Using a grid layout means you can see multiple terminals simultaneously, unlike Gnome's terminal with tabs.

Other than the fact that it will eat some keystrokes, the ones it uses for run-time configuration and operation, it appears to be quite transparent. I can fire up Terminator, ssh into another machine, and then run screen. Or I can run Emacs as an X client. An excellent product.

It is very flexible. You can launch it with some command line options or set up a configuration file with one or more profiles. Here's my first go at a config file.

# This is a comment. Time-stamp: <2010-10-10 10:28:56 ccurley config>
[global_config]
  focus = system
  window_state = maximise
  borderless = true
  close_button_on_tab = false

[profiles]
  [[default]]
    audible_bell = true
    visible_bell = true
    background_type = transparent
    background_darkness = .7

I've updated the "mkcd" article to allow users to refer to directories with spaces in their names.

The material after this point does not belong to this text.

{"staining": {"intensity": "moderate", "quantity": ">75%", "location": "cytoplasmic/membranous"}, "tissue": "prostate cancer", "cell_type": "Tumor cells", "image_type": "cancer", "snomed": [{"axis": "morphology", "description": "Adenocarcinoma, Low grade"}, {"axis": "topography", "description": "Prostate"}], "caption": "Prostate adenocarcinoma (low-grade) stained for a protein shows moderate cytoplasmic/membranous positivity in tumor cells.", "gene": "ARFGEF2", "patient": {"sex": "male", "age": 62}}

Let's quarantine unhealthy PCs from the Internet. So says Scott Charney, Corporate Vice President, Trustworthy Computing. For Microsoft. Using a public health metaphor, Mr. Charney calls for not allowing computers on the Internet unless they have a "health certificate". Note that this is an inversion of the usual public health quarantine model. Usually a person or a ship is quarantined only if they are demonstrably ill with an infectious disease or there is good reason to believe the person is a carrier.

It is an intriguing idea, but it has possible problems. One obvious potential problem is, if we throw the computer off the Internet, how does the administrator get updates, including security updates?

Another one is, who issues the certs? Microsoft? Don't make me laugh. Would you trust Microsoft to certify that your computer is healthy when it runs Linux or BSD? Or OSX? Talk about conflict of interest! I think the public health model gives us a hint: only throw a computer off the Internet if it is demonstrably infected or if the owner acts maliciously. (Which proposal in turn has privacy implications.)

I won't make the usual anti-Microsoft jibes. For one thing, others have done a better job than I would, including the commenters on Mr. Charney's blog.

And for another thing, they're too easy.

A BBC article mentions several other approaches already in action in France, Japan and Australia.

There's a much simpler fix than what Mr. Charney proposes, something you can do right now, without waiting on some international bureaucracy. Save yourself a lot of hassle: go get the world's largest and most effective anti-malware program. Linux. Then learn how to use it securely.

---

Update 2010-10-09: Brad R of Goodbye, Microsoft! has this take on the story: Typhoid Mary Suggests You Be Quarantined.